WHAT IS NEEDED =
Copy the stretch of lines from the one containing "TheCityCeleb" through the one containing "Gift Certificates", substituting "Articles" for "Blog" and leaving everything else unchanged.

INFORMATION =
◆ ◆ ◆

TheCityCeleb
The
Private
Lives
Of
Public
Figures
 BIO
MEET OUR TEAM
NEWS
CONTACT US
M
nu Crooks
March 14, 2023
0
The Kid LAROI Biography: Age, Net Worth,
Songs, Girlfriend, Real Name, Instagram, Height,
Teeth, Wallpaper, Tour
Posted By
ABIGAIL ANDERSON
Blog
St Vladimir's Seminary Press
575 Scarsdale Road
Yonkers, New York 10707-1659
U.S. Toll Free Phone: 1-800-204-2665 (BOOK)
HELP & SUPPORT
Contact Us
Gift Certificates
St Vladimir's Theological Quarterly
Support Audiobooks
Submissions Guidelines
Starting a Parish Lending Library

◆ ◆ ◆

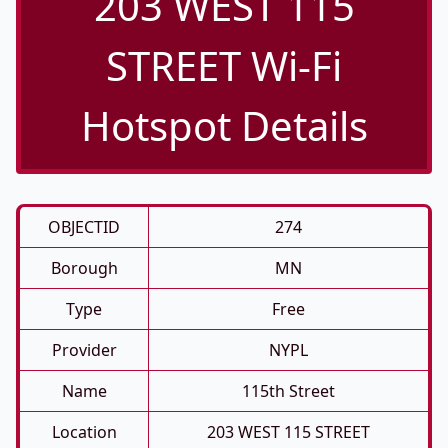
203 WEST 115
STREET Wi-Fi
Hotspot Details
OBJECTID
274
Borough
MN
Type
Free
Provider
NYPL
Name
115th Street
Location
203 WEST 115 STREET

◆ ◆ ◆

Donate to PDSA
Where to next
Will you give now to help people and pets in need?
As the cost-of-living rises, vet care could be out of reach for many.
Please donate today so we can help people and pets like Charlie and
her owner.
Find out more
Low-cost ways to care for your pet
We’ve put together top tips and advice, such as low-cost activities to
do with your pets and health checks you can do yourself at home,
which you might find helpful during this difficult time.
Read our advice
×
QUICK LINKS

◆ ◆ ◆

TASK RESPONSE =
TheCityCeleb
The
Private
Lives
Of
Public
Figures
 BIO
MEET OUR TEAM
NEWS
CONTACT US
M
nu Crooks
March 14, 2023
0
The Kid LAROI Biography: Age, Net Worth,
Songs, Girlfriend, Real Name, Instagram, Height,
Teeth, Wallpaper, Tour
Posted By
ABIGAIL ANDERSON
Articles
St Vladimir's Seminary Press
575 Scarsdale Road
Yonkers, New York 10707-1659
U.S. Toll Free Phone: 1-800-204-2665 (BOOK)
HELP & SUPPORT
Contact Us
Gift Certificates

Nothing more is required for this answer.